A prominent national economist thinks Wisconsin’s agricultural sector could suffer if President Trump delivers on his promise to build a southern border wall.
Marci Rossell, former chief economist for CNBC, spoke yesterday at the Wisconsin Bankers Association luncheon. She pointed out that net migration from Mexico has been negative since 2006, meaning more people from Mexico have been leaving the United States than entering.
Immigration from Mexico peaked in 2000 before tipping negative, she says, as a demographic boom of young people drove many to seek better opportunities in the United States.
Now, she notes most of the immigrants coming over the southern border hail from other countries further south.

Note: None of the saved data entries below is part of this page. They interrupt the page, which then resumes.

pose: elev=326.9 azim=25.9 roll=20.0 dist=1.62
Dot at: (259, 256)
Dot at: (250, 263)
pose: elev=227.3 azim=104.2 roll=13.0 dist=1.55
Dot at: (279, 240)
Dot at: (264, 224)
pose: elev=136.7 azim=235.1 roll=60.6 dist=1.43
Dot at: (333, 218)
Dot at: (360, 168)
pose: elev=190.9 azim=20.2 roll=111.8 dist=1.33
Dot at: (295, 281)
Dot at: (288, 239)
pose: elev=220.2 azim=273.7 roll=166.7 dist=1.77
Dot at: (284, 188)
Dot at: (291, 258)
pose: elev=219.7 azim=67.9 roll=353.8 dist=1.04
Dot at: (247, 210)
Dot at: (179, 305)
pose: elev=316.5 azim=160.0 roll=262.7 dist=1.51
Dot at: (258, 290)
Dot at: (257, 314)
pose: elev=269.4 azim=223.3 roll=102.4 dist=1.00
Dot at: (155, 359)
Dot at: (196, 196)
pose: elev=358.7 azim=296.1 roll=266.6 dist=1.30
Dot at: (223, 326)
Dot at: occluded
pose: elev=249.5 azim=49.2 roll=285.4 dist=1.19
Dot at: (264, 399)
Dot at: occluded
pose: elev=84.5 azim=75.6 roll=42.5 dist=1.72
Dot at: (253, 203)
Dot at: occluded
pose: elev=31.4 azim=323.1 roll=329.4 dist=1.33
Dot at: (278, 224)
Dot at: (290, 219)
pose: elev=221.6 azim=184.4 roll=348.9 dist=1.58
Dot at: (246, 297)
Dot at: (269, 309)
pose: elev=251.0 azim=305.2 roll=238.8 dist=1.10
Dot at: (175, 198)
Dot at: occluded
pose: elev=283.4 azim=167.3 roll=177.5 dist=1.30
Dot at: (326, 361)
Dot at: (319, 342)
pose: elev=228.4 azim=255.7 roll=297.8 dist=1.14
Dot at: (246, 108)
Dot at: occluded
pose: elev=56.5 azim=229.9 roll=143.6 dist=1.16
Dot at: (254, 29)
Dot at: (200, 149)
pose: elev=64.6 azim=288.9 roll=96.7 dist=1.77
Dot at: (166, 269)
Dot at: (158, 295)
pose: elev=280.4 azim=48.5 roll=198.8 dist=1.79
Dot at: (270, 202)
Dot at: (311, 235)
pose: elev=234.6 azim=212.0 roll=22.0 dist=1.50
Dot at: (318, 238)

“Any guess what the demographics of Honduras, El Salvador and Guatemala look like? Well they too had a baby boom, and it was 10 years after Mexico,” she said. “So what happens in the next five years to immigration naturally? It just tapers off, just like Mexico.”
She says clamping down on immigration now could spell trouble for the ag workforce, based on previous immigration patterns.
“The reality is, the demographics aren’t there to support further immigration,” she said. “If you think your dairy industry in the state has labor problems now, give it five more years.”
Rossell also said she doesn’t expect the country is on the path toward a recession. Though the tax cuts brought up the trend rate of economic growth, she says that’s about to be diminished by the government shutdown, ripple effects of Brexit and the ongoing trade war.
She expects GDP growth to slow in the first quarter of 2019 before bouncing back to more healthy levels of growth. For a recession to occur, she says there would need to be a significant problem in a sector of the economy such as real estate.
“Because this is not sort of real estate slow down or anything like that, I think it will look much more like a slowdown rather than a recession,” she said.